Europa is a massive development effort, involving 17 million lines of code and contributions from nearly 300 project committers. As the scope of the annual release train grows, so does the complexity of keeping all of the projects on track. Unlike last year, when all 10 projects committed to the release met their deadlines, a few smaller projects slipped out of Europa this year. Eclipse Executive Director Mike Milinkovich was unfazed, noting that all of Eclipse's critical core components made it out the door on schedule.

"This is the fourth year in a row we'll ship on time in the last week of June," Milinkovich said. "That's a pretty incredible track record by anybody's measure, and a real testament to the committers."

ISVs say the annual release trains have significantly simplified the process of adopting the Eclipse stack and building atop it.

"Before the first release train, when you cut across projects like we do, there were incompatibilities that could come up in the projects when you tried to mix them. Now you can put an entire stack together," said Todd Williams, vice president of technology at Genuitec, a Dallas-based maker of the Eclipse add-on IDE MyEclipse. "The Eclipse Foundation made it really convenient for ISVs to adopt a large number of projects and get synchronized, tested bundles."

Genuitec will be one of Europa's fastest adopters—it plans to have Europa-based tools out this month.
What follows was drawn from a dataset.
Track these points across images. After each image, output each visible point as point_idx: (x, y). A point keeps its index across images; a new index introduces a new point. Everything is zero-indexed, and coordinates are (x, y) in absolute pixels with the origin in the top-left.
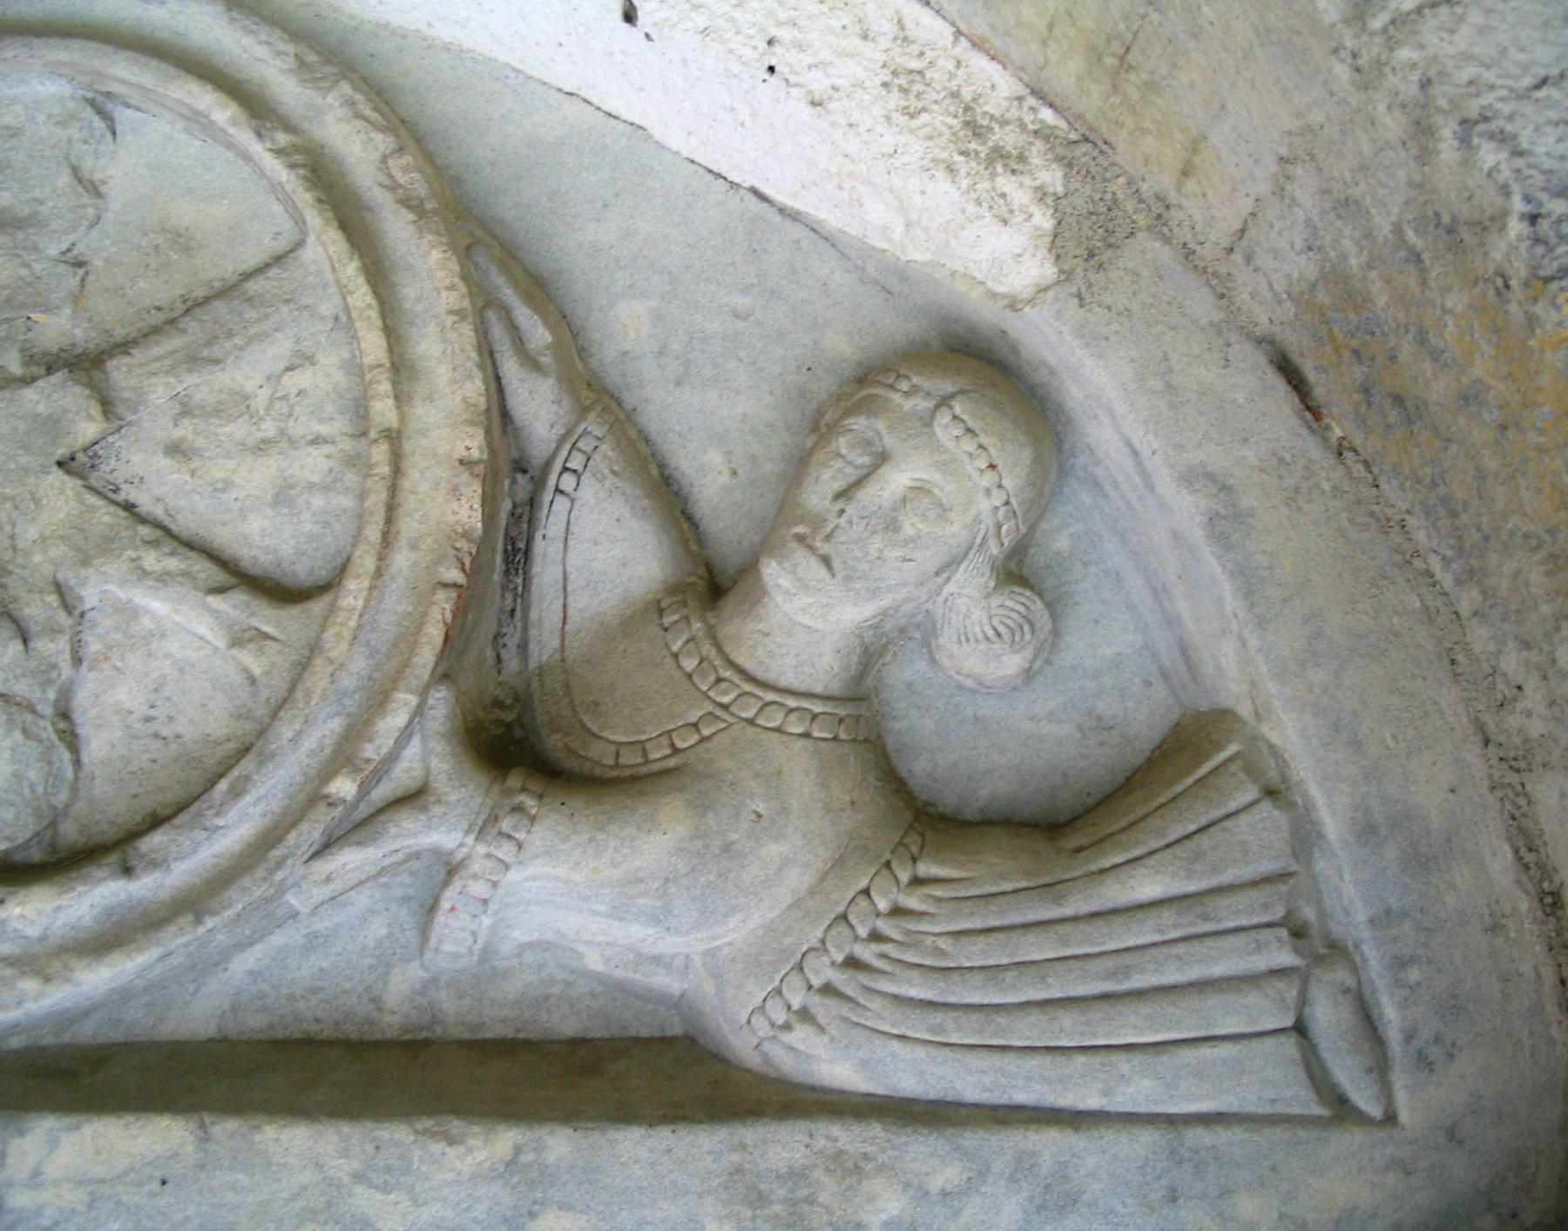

Other developers like Nexaweb take longer. Wei expects to have a new version of Nexaweb Studio, an Eclipse-based IDE, ready in about eight months. Europa's advances will drive significant enhancements in that version, he said, particularly around the user interface. Until now, Eclipse plug-in developers haven't been able to customize the interface much—every time someone connected a new plug-in to their Eclipse environment, it spawned a new set of menus and tool bars. Enhancements included in Europa fix that problem.

"Now we have the option to only show what we know is interesting to developers, and to remove all the other things," Wei said. "It will make it much cleaner and easier to learn."